María missing Archie...

"How we spend our days... is of course how we spend our lives. I couldn't have had any five years more full of days."

Friday, November 10, 2006

One more 10th of the month...

one more anniversary of the last day we had together, the last day we were hopeful that things would turn out all right. One more time that I remember everything that happened that 10th of the month of June. And now, I'm not going to read what I wrote a month ago, I will simply say my feelings tonight. In fact, I think I'll start that as a habit: I won't reread my old posts. I don't need it. If I change my mind, I promise to fess' up. The only problem, I'm afraid, is that I'll repeat myself. But that's OK, I don't remember what I write anyway, so I won't bore myself for sure. As for you, my friends: don't read two posts at a time!

A month ago Archie woke up very tired because he hadn't been able to sleep well, it was hard to find a position to be comfortable in. During the morning I had to limit visits from friends and family, so that he could nap. And he did. He felt much better. His breathing was improving. They were able to reduce his mask oxygen settings from 95% (considered max) to 60% in a few hours. That was a big improvement, since he had been out of the ventilator for just 2 days.

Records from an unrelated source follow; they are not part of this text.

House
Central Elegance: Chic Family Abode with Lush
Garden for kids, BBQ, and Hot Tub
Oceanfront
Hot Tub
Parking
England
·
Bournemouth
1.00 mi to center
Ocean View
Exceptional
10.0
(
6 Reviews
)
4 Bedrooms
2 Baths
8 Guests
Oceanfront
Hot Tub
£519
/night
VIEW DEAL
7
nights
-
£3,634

I went home to put Nen down for his nap. Mary was with him when he received a visit from the OPT (occupational and physical therapy) department. Mary told me in detail all they did and how Archie was radiant with joy. "Finally I'm doing something for my own recovery -- he said --, so far it was just people telling me what to do and putting meds on me, now I get to move my arms and legs, put my feet down, stretch, etc."

Then I arrived and the dietician made her appearance in the room to do a swallowing test. She was deaf but could read lips. She was very satisfied with the results and started Archie on solids. She adviced me to feed him the rest of the food but slowly. I did. When I had to go to put Nen to sleep, Olga stayed and she fed him the rest of the food.

At my return, I was able to have my last beautiful moments with my love. Dawn was his nurse. Nothing could go wrong. At 10:30 I agreed to abide by the rules and left. Dawn would take good care of him, he needed to sleep a lot, and I wanted to help.

I left. The next morning my love wasn't in the room. The next morning was hell on earth. Now I know what happened: now I know they forgot to give him the only medicine that had returned him to life. And they forgot it for a long time (4 days), in fact, they didn't even remember to give it back, I did. But it was too late.

Now I won't ever have my precious love sleeping in bed by my side, Nen won't wake up and come to the "parents' bed" to greet us good morning before going out of it with one of us, letting the other one sleep. We as a family won't have lunch together and we won't go the park together. We won't be able to share the progress of Nen and the beauty of raising him.

Looking ahead into the future feels so slow-moving (when will all my days pass, so that I have a chance to see my love again or, in the worst-case scenario, not have to miss him because I don't exist) but when I look back, I can't believe already 5 months went by. It's the boredom of living this loss. Every day is just any other day, unlike before where any day was intrinsically happy, because it had us in it.